● Aim of the task
Write out the text from the start of the data through the line with "Inspirasjon", word for word and including that line. Leave the pictures out of your answer.

● Records for this task
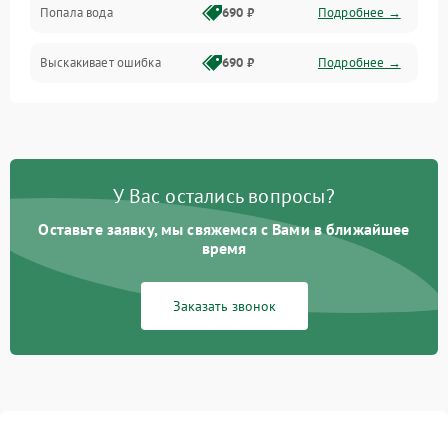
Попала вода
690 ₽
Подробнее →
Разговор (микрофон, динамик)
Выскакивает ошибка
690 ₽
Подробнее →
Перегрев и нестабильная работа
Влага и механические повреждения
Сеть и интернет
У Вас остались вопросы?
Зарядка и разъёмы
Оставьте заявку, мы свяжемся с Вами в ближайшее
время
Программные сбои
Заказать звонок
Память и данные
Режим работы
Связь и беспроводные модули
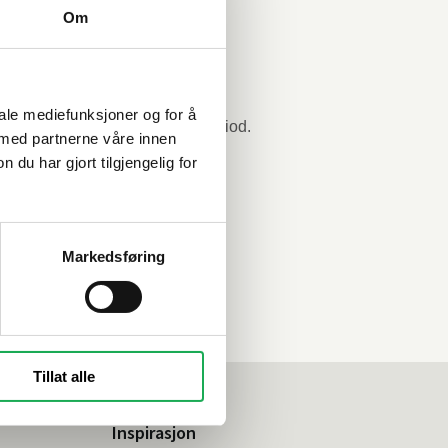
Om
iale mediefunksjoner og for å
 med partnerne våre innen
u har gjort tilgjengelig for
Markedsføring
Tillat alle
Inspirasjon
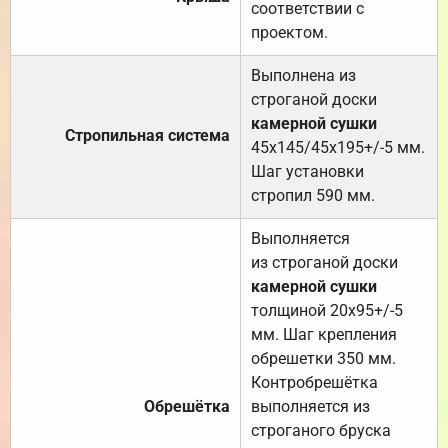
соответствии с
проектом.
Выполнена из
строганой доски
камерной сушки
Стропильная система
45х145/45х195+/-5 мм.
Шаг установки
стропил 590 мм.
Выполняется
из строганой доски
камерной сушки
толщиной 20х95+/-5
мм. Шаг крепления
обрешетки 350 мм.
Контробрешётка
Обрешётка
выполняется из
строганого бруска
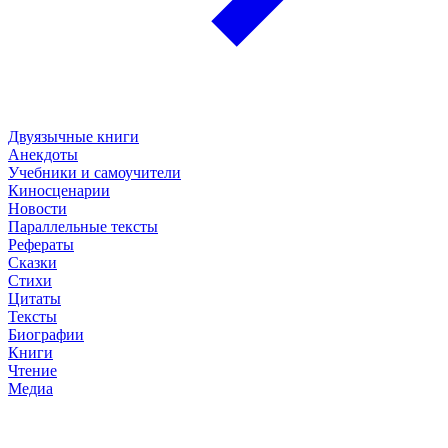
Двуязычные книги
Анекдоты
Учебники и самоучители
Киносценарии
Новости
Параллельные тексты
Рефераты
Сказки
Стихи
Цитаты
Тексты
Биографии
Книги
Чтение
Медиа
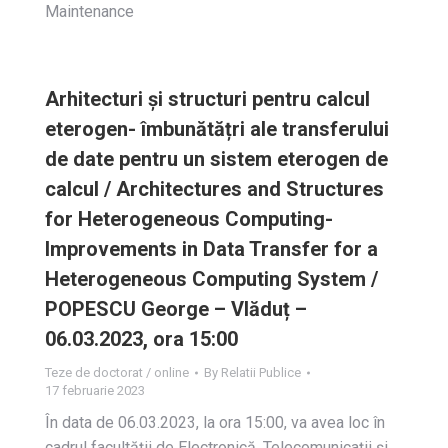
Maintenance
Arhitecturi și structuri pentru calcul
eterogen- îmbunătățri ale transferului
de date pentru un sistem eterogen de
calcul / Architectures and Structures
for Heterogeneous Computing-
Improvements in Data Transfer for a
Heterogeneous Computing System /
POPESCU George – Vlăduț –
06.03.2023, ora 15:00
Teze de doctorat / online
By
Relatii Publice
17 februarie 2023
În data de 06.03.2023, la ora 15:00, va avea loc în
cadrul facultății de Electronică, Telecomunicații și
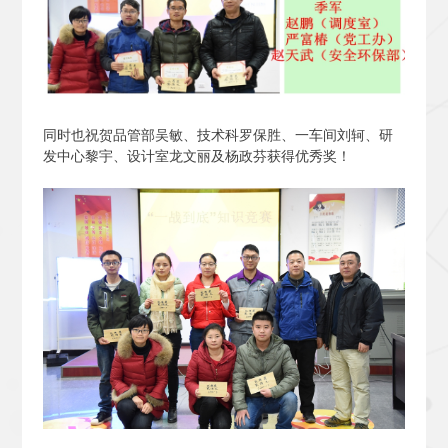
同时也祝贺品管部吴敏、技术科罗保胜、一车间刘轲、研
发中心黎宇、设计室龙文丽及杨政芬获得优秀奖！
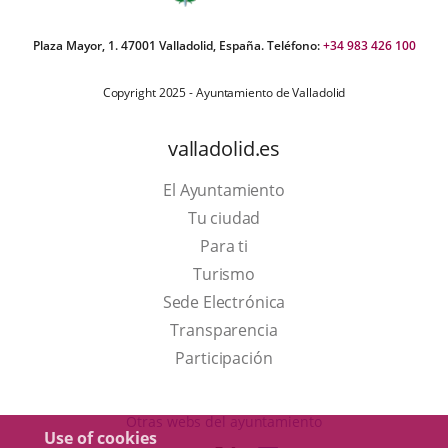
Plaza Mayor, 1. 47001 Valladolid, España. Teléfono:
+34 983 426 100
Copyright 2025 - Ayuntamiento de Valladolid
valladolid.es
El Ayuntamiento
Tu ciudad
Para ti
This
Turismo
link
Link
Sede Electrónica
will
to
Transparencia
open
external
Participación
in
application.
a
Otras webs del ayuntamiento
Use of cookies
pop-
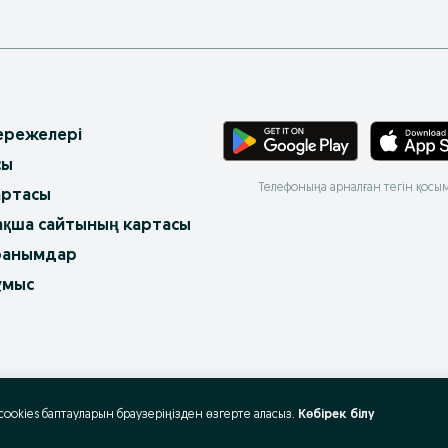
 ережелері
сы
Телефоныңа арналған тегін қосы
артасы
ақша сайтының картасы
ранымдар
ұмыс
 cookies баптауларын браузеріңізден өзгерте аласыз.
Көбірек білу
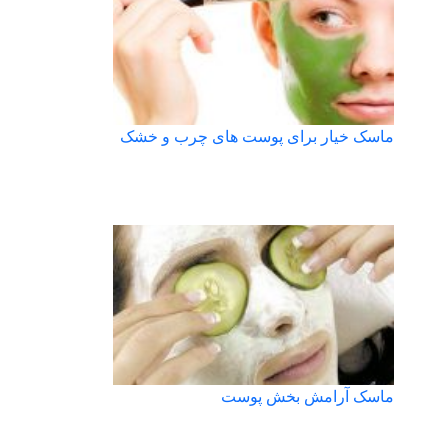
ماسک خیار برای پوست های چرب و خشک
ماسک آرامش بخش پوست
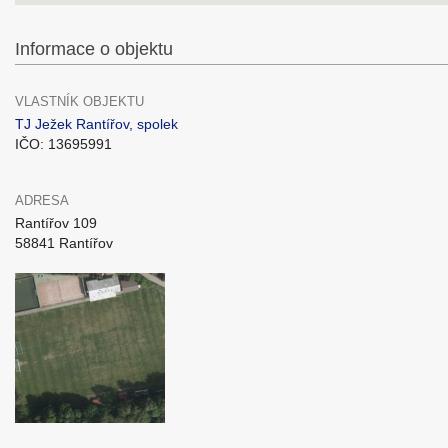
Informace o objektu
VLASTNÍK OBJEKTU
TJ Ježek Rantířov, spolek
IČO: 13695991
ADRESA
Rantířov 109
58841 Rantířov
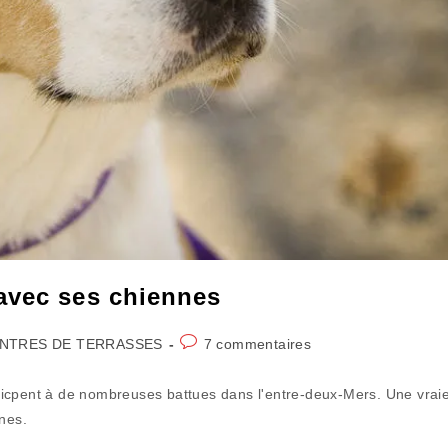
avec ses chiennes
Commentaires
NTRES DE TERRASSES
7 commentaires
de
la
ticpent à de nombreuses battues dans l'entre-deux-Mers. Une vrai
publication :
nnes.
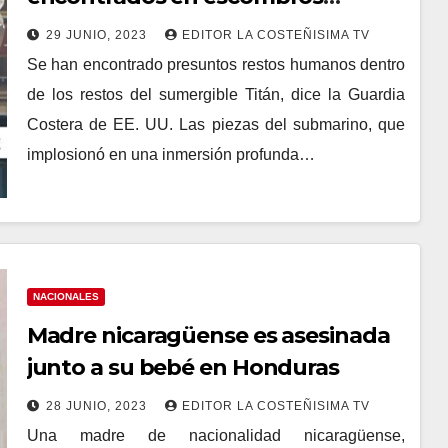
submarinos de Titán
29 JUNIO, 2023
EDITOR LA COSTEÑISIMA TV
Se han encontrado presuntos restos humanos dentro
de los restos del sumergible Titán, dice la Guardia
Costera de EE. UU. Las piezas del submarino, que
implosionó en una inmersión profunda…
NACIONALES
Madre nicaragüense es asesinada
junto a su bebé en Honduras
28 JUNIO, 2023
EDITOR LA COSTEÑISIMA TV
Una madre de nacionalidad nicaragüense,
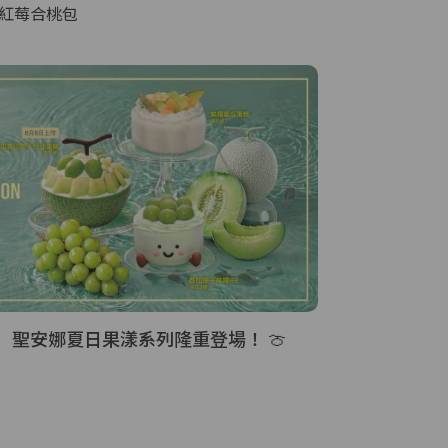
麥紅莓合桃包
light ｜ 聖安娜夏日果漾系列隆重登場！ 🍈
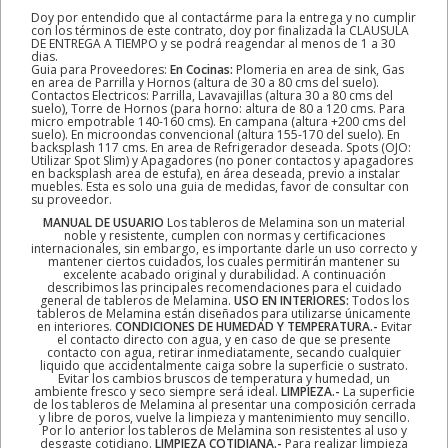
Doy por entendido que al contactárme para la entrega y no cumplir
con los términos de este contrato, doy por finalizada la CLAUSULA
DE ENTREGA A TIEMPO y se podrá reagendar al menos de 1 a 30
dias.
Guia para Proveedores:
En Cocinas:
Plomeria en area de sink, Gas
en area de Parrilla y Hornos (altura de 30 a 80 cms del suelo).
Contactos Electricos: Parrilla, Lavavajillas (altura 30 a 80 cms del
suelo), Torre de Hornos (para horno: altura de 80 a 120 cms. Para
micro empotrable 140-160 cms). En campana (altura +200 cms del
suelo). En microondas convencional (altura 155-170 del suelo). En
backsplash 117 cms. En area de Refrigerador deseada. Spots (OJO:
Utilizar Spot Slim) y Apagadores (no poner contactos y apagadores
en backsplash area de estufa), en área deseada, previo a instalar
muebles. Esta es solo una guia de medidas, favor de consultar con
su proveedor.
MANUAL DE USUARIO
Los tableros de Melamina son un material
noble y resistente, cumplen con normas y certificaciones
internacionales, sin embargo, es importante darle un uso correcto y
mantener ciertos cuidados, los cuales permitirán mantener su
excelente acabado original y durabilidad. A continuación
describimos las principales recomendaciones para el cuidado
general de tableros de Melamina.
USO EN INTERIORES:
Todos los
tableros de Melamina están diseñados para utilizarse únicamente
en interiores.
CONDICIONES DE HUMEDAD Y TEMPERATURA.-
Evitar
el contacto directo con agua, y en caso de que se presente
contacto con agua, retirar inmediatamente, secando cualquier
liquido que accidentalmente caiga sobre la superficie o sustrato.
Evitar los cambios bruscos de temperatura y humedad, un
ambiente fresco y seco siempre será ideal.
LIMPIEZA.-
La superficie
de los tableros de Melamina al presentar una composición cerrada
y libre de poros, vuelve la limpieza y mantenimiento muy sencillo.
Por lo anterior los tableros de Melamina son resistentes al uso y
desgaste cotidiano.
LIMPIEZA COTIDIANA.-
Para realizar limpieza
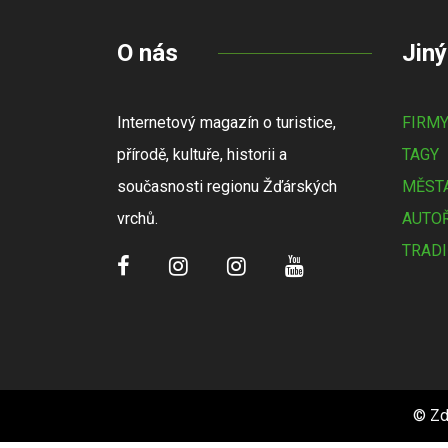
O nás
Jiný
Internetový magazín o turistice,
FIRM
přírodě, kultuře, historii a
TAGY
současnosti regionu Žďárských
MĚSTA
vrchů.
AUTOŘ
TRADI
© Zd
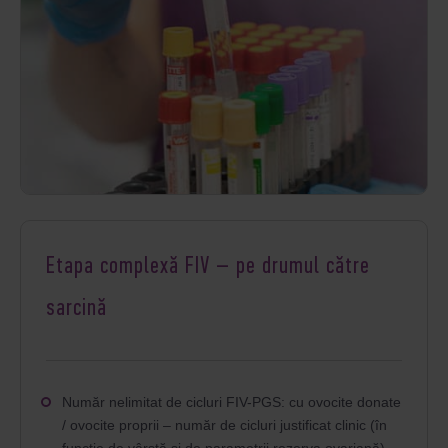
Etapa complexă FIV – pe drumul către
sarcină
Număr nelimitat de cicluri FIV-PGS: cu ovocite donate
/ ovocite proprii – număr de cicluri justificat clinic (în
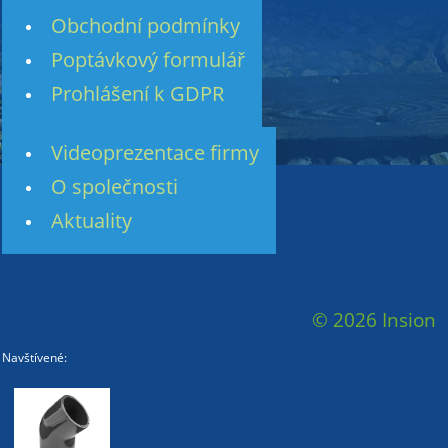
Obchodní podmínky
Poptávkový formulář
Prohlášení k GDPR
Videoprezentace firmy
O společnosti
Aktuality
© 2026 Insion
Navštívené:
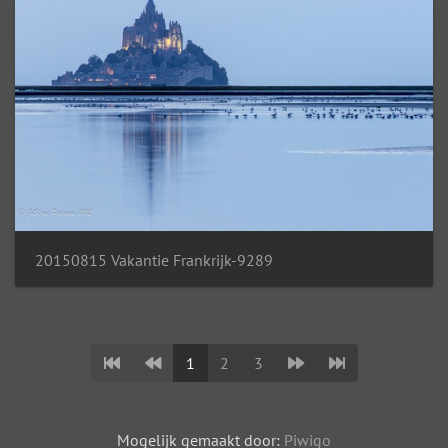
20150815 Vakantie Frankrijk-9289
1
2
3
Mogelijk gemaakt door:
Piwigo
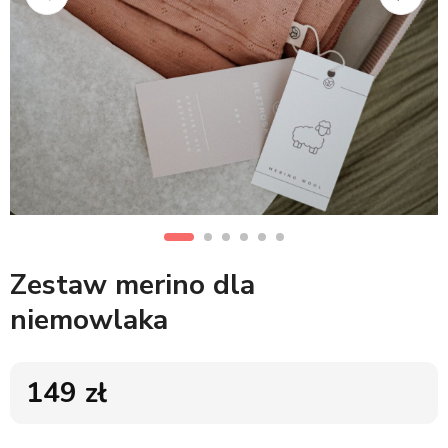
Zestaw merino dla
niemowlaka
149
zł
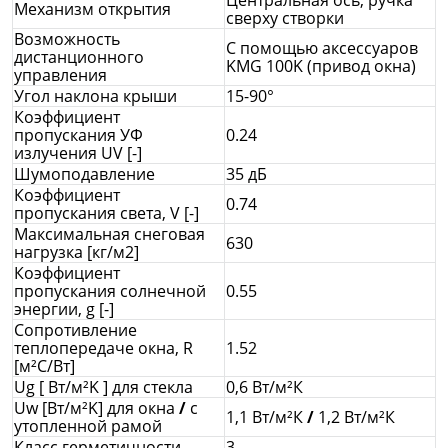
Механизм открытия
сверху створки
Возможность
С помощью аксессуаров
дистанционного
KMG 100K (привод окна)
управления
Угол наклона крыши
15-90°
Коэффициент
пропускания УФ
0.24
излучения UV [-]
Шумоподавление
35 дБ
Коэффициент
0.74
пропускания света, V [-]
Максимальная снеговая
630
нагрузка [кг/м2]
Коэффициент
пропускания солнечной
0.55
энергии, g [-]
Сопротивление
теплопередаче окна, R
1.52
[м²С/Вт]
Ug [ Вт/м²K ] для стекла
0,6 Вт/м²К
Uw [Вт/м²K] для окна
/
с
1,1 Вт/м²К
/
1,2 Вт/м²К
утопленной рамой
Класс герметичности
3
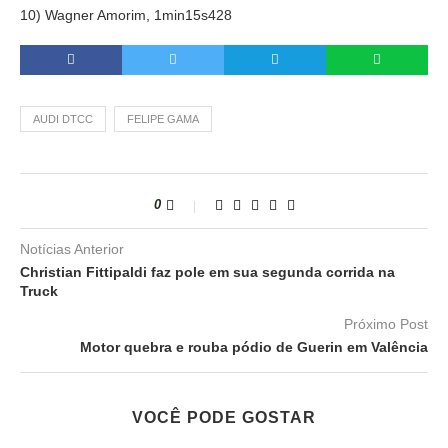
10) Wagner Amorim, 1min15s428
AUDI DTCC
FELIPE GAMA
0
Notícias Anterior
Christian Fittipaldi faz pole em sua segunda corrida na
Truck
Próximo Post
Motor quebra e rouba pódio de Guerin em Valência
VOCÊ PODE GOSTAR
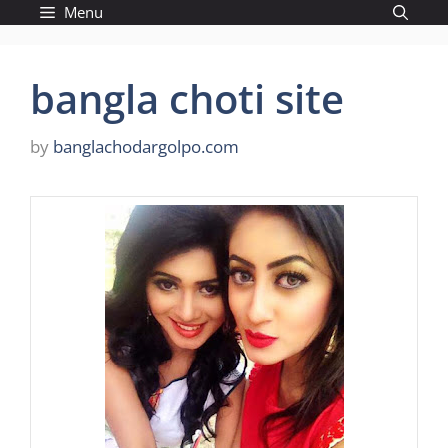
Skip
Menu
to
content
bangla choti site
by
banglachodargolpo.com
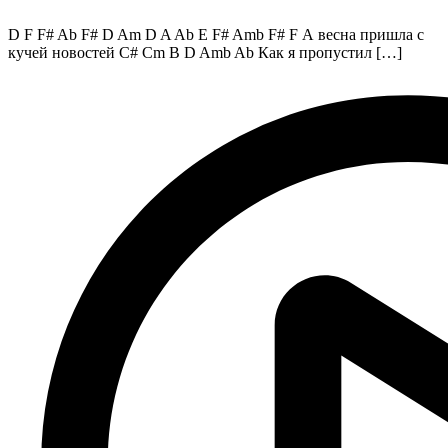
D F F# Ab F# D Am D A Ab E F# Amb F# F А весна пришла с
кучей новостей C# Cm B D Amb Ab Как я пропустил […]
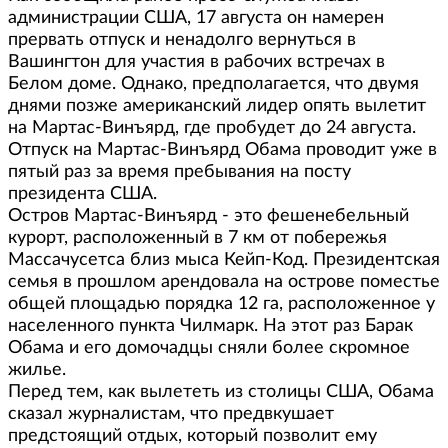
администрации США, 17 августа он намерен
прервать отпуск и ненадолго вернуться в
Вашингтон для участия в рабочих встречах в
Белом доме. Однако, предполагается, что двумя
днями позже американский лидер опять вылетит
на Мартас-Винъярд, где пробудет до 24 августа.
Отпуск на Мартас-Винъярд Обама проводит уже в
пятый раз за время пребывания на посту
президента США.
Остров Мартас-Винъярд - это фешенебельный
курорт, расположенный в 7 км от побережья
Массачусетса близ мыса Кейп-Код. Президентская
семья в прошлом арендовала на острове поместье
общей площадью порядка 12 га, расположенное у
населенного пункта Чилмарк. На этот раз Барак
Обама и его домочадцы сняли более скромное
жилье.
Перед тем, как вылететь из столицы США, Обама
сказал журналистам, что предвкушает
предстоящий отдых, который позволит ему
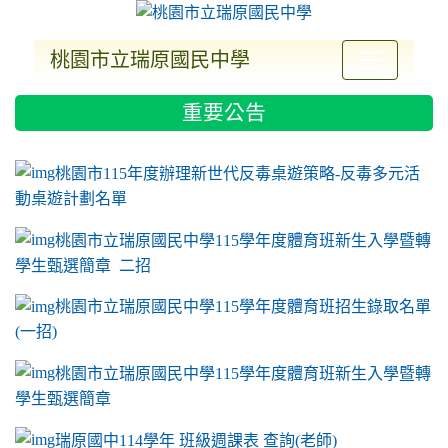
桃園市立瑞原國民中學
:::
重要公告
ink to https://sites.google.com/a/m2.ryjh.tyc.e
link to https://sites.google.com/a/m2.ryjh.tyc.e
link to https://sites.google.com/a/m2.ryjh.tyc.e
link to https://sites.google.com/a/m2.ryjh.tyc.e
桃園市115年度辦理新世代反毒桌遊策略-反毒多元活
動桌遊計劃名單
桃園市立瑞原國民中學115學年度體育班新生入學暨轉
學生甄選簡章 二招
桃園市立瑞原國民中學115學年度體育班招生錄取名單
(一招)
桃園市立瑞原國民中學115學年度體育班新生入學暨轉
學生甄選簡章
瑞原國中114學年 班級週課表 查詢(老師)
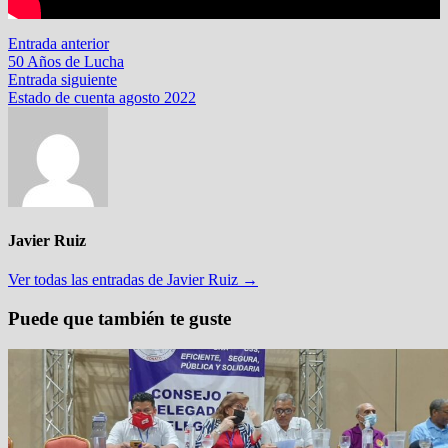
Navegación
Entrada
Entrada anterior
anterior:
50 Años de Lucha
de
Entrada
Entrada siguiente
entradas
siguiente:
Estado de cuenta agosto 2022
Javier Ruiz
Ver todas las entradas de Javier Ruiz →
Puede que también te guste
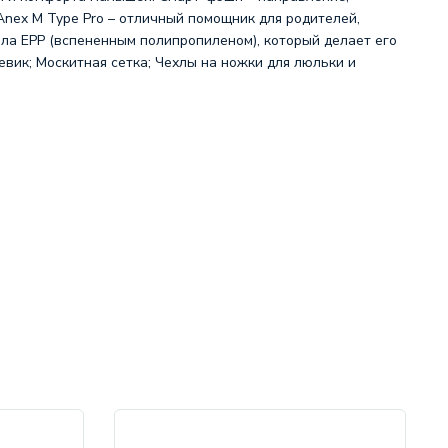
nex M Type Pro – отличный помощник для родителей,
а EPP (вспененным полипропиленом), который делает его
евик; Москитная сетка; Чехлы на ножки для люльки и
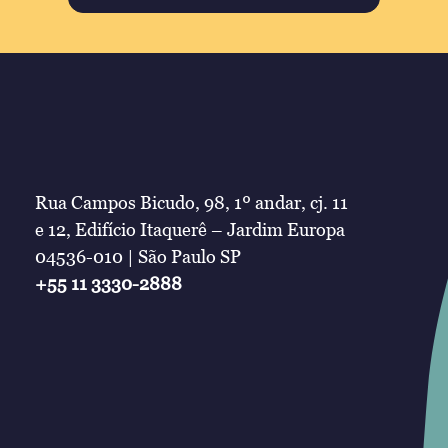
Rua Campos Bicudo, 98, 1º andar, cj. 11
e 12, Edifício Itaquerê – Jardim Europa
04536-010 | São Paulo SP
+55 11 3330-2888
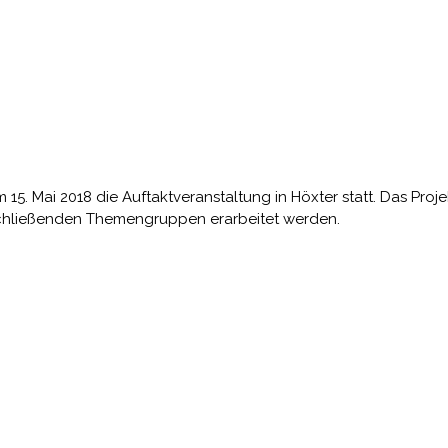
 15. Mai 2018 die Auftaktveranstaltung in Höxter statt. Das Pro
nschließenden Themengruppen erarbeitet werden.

● Task response
Попала вода
690 ₽
Подробнее →
Разговор (микрофон, динамик)
Выскакивает ошибка
690 ₽
Подробнее →
Перегрев и нестабильная работа
Влага и механические повреждения
Сеть и интернет
У Вас остались вопросы?
Зарядка и разъёмы
Оставьте заявку, мы свяжемся с Вами в ближайшее
время
Программные сбои
Заказать звонок
Память и данные
Режим работы
Связь и беспроводные модули
Om
iale mediefunksjoner og for å
 med partnerne våre innen
u har gjort tilgjengelig for
Markedsføring
Tillat alle
Inspirasjon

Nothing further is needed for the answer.